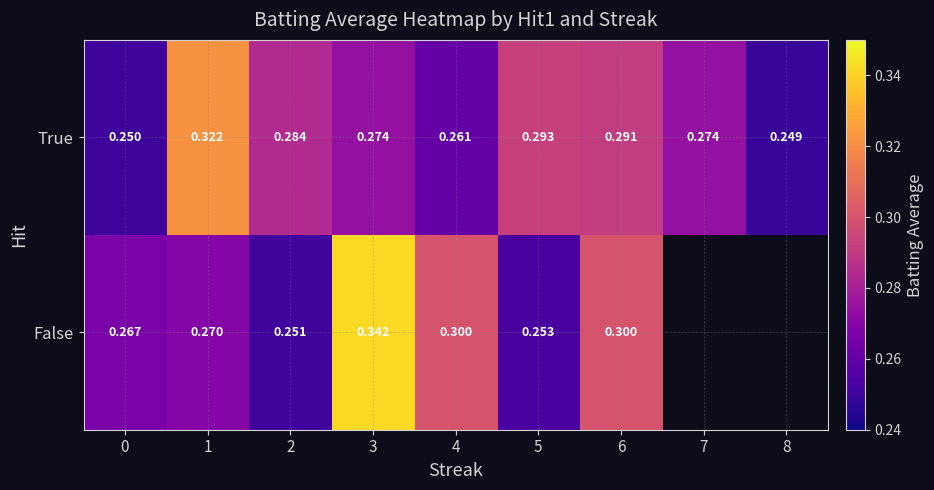

At which category is the sum across all series the highest?

3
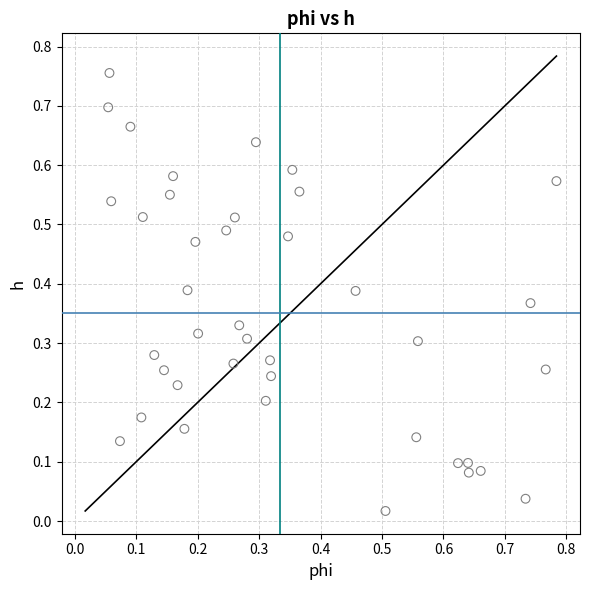

How many points are shown in the scatter plot?

40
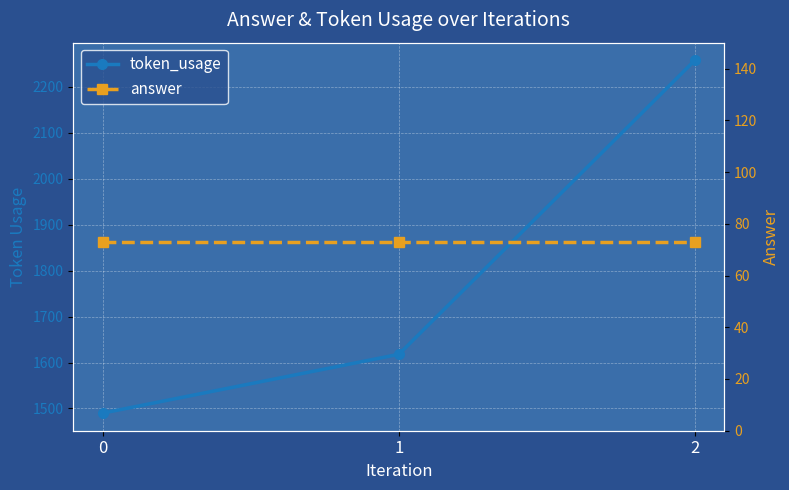

Where does the token_usage series first go above 1618?

2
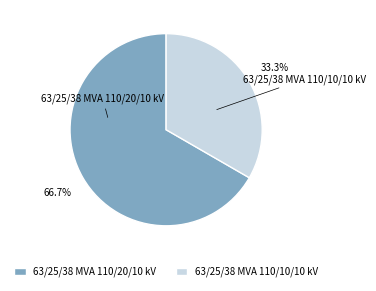

Is the sum of 63/25/38 MVA 110/20/10 kV and 63/25/38 MVA 110/10/10 kV greater than half?

Yes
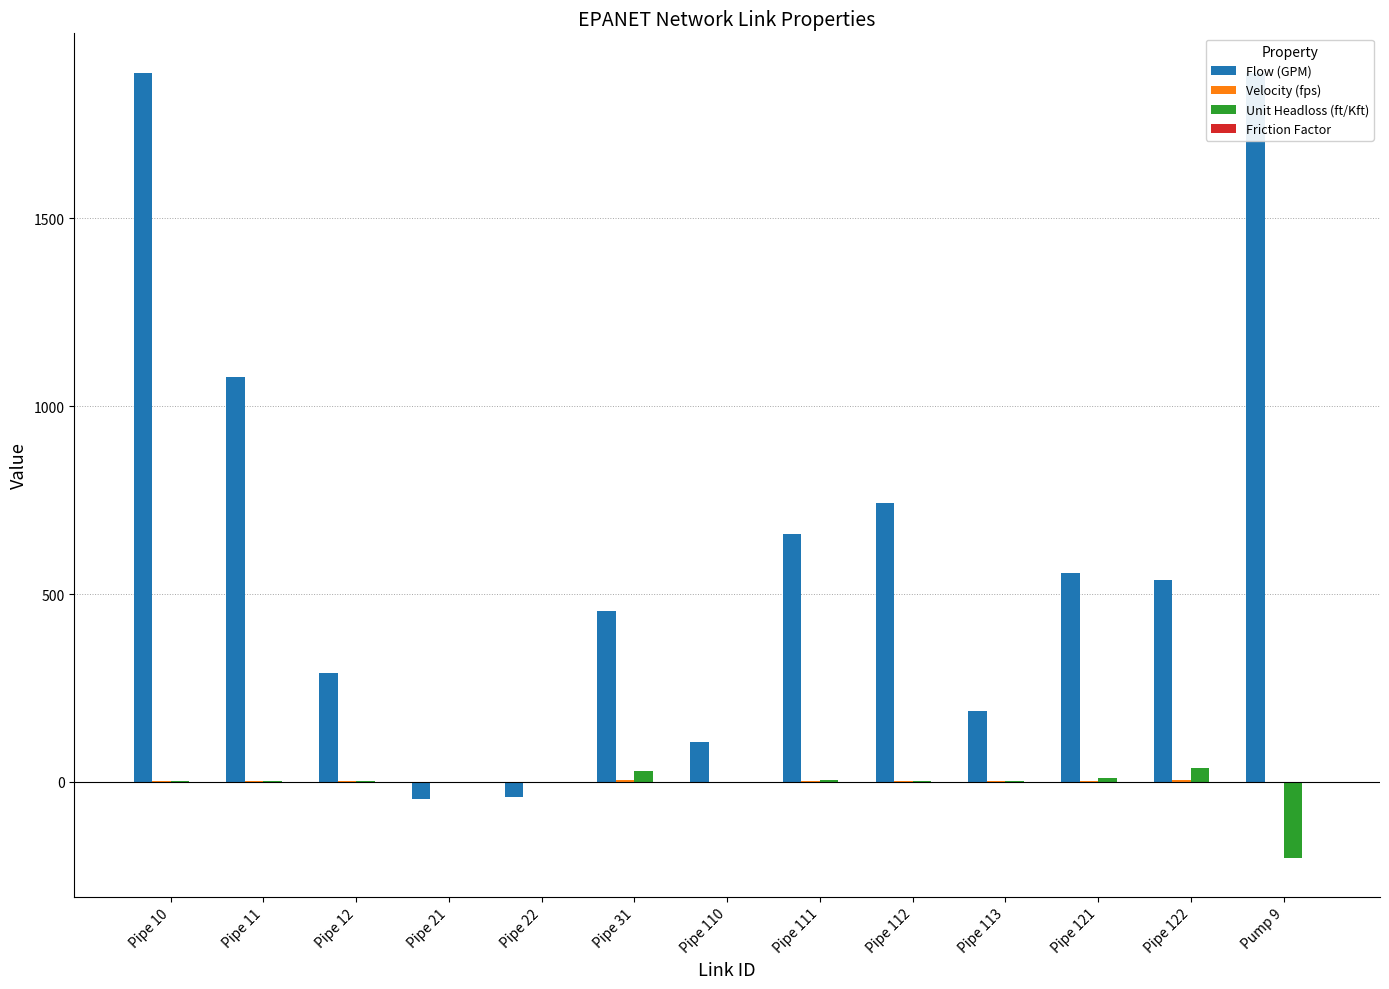

Where does the Unit Headloss (ft/Kft) series first go above 1?

Pipe 10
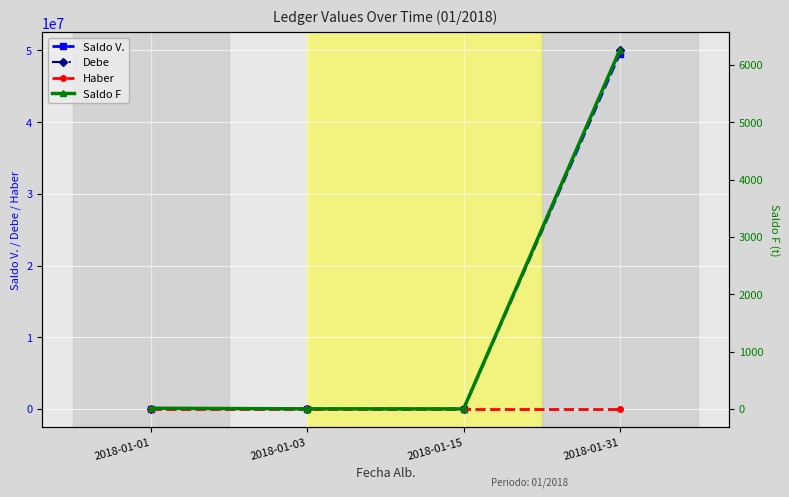

How many lines are shown in the chart?

4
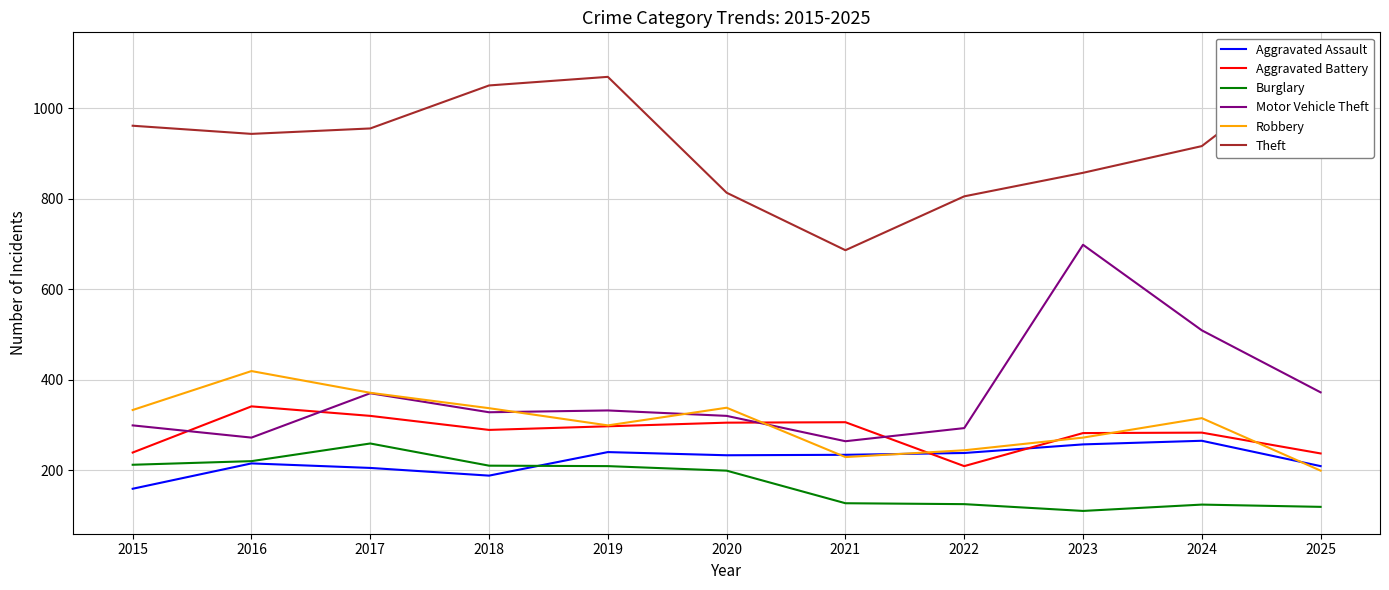

True or false: Burglary and Robbery cross at least once.

False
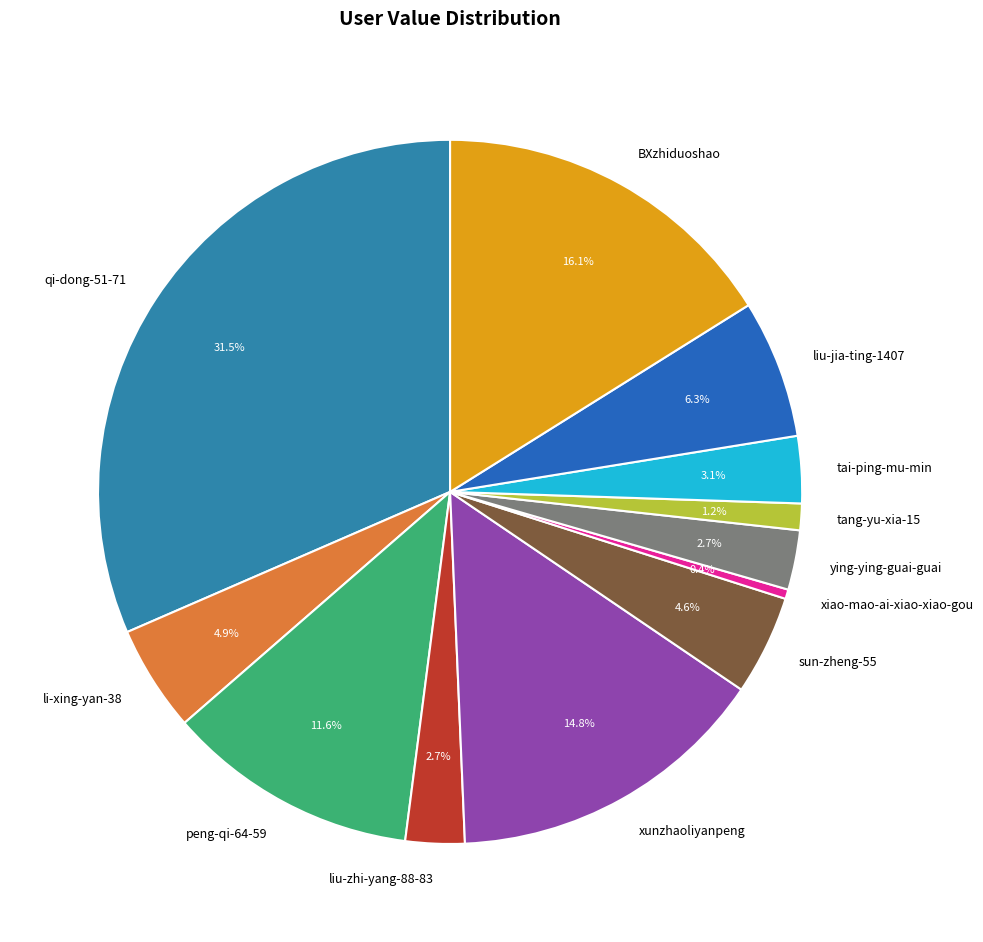

To the nearest percent, what portion does peng-qi-64-59 represent?

12%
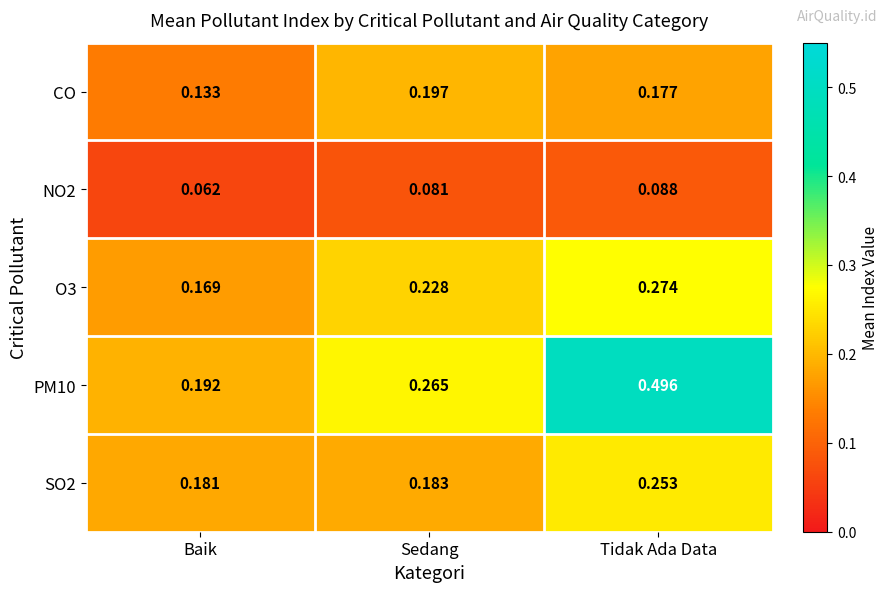

At which label is CO closest to 0?

Baik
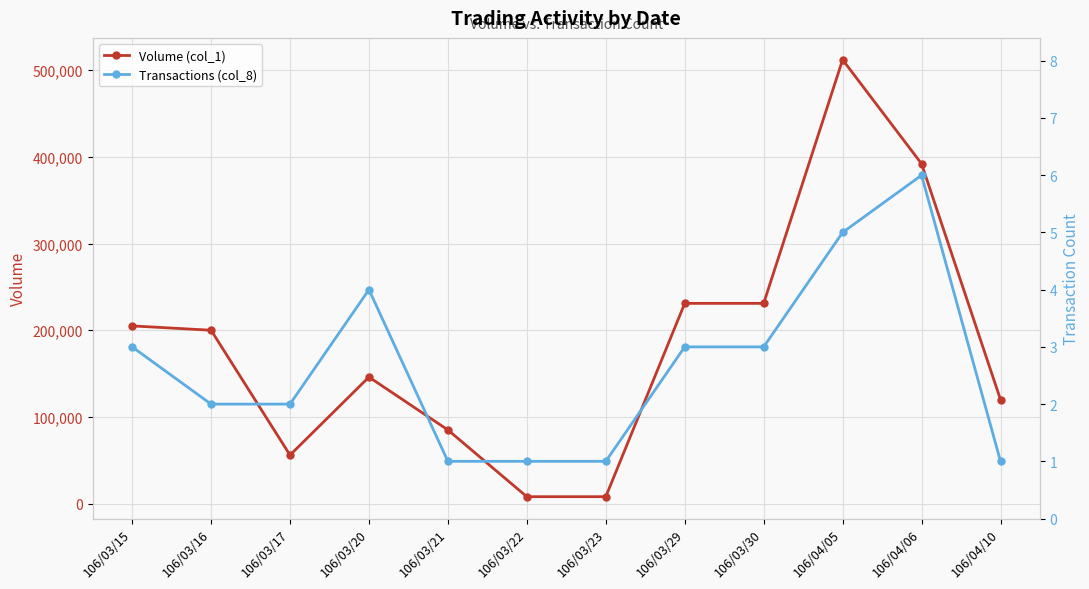

True or false: Volume (col_1) and Transactions (col_8) intersect in this chart.

False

# Work order
Turn the data above into a numbered list with one line per item, skipping blank lines and leaving out the pictures.

# Answer to this task
1. At which category is the sum across all series the highest?
2. 3
3. How many points are shown in the scatter plot?
4. 40
5. Where does the token_usage series first go above 1618?
6. 2
7. Is the sum of 63/25/38 MVA 110/20/10 kV and 63/25/38 MVA 110/10/10 kV greater than half?
8. Yes
9. Where does the Unit Headloss (ft/Kft) series first go above 1?
10. Pipe 10
11. How many lines are shown in the chart?
12. 4
13. True or false: Burglary and Robbery cross at least once.
14. False
15. To the nearest percent, what portion does peng-qi-64-59 represent?
16. 12%
17. At which label is CO closest to 0?
18. Baik
19. True or false: Volume (col_1) and Transactions (col_8) intersect in this chart.
20. False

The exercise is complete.